For better understanding what was set I recommend to check the comments there.

JDBC transaction driver and the recovery

In the prior article about JDBC driver we introduced three ways of providing connection data to the transaction manager (it then wraps the connection and provides transactionality in the user application). Let's go through the driver enlistment variants and check how the recovery can be configured for them.

XADataSource provided within Narayana JDBC driver properties

This is a variant where XADatasource is created directly in the code and then the created(!) instance is passed to the jdbc transactional driver.
As transactional driver receives the resource directly it does not have clue how to create such resource on its own during recovery. We have to help it with our own implementation of the XAResourceRecovery class. That has to be of course registered into environment bean (it's intentionally commented out as for testing purposes we need to change different variants).

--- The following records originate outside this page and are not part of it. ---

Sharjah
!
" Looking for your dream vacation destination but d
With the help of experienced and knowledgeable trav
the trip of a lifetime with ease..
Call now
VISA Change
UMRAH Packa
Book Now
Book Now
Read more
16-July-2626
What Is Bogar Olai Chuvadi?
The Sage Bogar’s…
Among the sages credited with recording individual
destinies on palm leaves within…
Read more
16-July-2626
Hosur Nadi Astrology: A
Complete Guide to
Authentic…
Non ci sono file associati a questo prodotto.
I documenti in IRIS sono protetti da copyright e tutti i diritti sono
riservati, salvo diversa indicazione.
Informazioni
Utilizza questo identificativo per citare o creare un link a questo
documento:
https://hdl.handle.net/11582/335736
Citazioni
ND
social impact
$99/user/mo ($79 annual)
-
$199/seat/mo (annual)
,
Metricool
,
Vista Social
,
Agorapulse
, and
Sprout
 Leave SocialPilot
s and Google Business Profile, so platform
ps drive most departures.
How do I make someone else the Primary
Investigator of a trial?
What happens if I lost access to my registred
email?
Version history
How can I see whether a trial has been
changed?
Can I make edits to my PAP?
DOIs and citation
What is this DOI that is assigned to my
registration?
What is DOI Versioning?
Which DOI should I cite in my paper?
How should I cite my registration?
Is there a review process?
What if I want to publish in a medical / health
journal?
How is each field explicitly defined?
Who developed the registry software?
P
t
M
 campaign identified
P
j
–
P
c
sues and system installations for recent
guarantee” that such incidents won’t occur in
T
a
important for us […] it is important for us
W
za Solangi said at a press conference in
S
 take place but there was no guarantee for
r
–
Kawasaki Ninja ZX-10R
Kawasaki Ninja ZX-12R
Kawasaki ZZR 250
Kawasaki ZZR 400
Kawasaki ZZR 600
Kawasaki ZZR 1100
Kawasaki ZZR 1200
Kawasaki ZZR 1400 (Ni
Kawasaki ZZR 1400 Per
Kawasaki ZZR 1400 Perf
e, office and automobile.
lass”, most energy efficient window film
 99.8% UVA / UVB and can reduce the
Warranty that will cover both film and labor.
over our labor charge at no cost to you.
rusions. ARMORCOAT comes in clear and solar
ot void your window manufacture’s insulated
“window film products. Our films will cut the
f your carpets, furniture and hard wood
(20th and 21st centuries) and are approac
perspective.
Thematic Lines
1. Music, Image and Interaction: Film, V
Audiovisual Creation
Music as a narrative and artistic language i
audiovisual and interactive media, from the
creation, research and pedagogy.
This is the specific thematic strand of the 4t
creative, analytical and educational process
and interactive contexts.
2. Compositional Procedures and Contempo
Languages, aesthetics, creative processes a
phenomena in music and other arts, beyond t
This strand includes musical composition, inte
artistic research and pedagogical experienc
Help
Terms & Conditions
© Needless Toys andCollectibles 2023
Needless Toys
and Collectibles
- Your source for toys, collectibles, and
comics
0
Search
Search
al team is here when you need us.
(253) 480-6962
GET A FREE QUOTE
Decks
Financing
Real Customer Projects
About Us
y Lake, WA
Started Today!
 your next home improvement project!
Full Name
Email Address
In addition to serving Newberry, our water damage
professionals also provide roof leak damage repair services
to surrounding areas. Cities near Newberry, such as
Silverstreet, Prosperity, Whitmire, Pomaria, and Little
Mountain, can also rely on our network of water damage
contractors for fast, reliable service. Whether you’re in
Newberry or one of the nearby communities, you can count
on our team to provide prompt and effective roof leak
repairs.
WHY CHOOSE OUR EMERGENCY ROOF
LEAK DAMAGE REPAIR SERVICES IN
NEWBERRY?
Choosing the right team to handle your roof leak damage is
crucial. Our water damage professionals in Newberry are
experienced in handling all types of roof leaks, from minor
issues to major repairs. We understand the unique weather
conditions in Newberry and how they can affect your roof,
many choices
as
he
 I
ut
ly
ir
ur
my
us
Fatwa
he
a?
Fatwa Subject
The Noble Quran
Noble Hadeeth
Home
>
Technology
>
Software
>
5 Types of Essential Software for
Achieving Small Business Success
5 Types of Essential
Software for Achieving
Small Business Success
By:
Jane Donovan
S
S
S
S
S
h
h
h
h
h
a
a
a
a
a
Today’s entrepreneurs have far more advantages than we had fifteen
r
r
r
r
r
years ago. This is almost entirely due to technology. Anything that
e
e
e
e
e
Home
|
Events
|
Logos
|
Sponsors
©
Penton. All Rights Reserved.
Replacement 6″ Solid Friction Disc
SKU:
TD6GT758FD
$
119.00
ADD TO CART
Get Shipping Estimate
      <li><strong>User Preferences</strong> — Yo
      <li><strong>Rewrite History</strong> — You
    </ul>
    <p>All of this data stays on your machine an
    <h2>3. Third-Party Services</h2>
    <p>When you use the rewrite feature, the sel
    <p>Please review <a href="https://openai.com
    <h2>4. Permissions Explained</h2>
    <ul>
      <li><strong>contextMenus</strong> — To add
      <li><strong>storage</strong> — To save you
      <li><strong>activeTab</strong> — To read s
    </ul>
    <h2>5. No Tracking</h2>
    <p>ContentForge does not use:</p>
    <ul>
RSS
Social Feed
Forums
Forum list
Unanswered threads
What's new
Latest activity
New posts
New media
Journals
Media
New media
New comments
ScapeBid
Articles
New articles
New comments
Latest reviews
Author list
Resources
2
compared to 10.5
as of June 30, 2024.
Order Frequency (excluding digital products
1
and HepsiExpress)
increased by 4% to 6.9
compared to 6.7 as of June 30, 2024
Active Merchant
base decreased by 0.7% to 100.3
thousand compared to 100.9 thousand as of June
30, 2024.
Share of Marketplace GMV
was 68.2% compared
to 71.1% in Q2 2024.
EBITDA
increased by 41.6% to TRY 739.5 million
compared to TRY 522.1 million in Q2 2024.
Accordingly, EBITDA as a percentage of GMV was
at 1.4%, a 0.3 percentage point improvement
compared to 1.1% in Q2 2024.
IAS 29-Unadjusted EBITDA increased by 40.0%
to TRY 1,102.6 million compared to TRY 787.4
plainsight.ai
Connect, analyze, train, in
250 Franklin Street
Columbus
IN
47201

XADataSource bound to JNDI

This variant bound the XADatasource to JNDI name. The recovery can lookup the provided jndi name and receive it to create an XAConnection to find the indoubt transactions at database side.
The point here is to pass information about jndi name to the recovery process for it knowing what to search for.
The jdbc driver uses a xml descriptor for that purpose in two variants


In fact, there is no big difference between those two variants and you can use whatever fits you better. In both versions you provide the JNDI name to be looked-up.

XADataSource connection data provided in properties file

The last variant uses properties file where the same connection information is used already during resource enlistment. And the same property file is then automatically used for recovery. You don't need to set any property manually. The recovery is automatically setup because the placement of the properties file is serialized into object store and then loaded during recovery.


In this case you configured the PropertyFileDynamicClass providing datasource credentials for the transaction manager and the recovery too. If you would like to extend the behaviour you can implement your own DynamicClass (please consult the codebase). For the recovery would work automatically you need to work with the RecoverableXAConnection.


Summary

There is currently available three approaches for the setting up recovery of jdbc transactional driver
creation of your own XAResourceRecovery/XAResourceRecoveryHelper which is feasible if you want to control the creation of the datasource and jdbc connection on your own. Or using one of the prepared XAResourceRecovery classes - either JDBCXARecovery or BasicXARecovery where you provide xml file where you specify the JNDI name of the datasource. The last option is to use properties file which defines credentials for connection and for recovery too.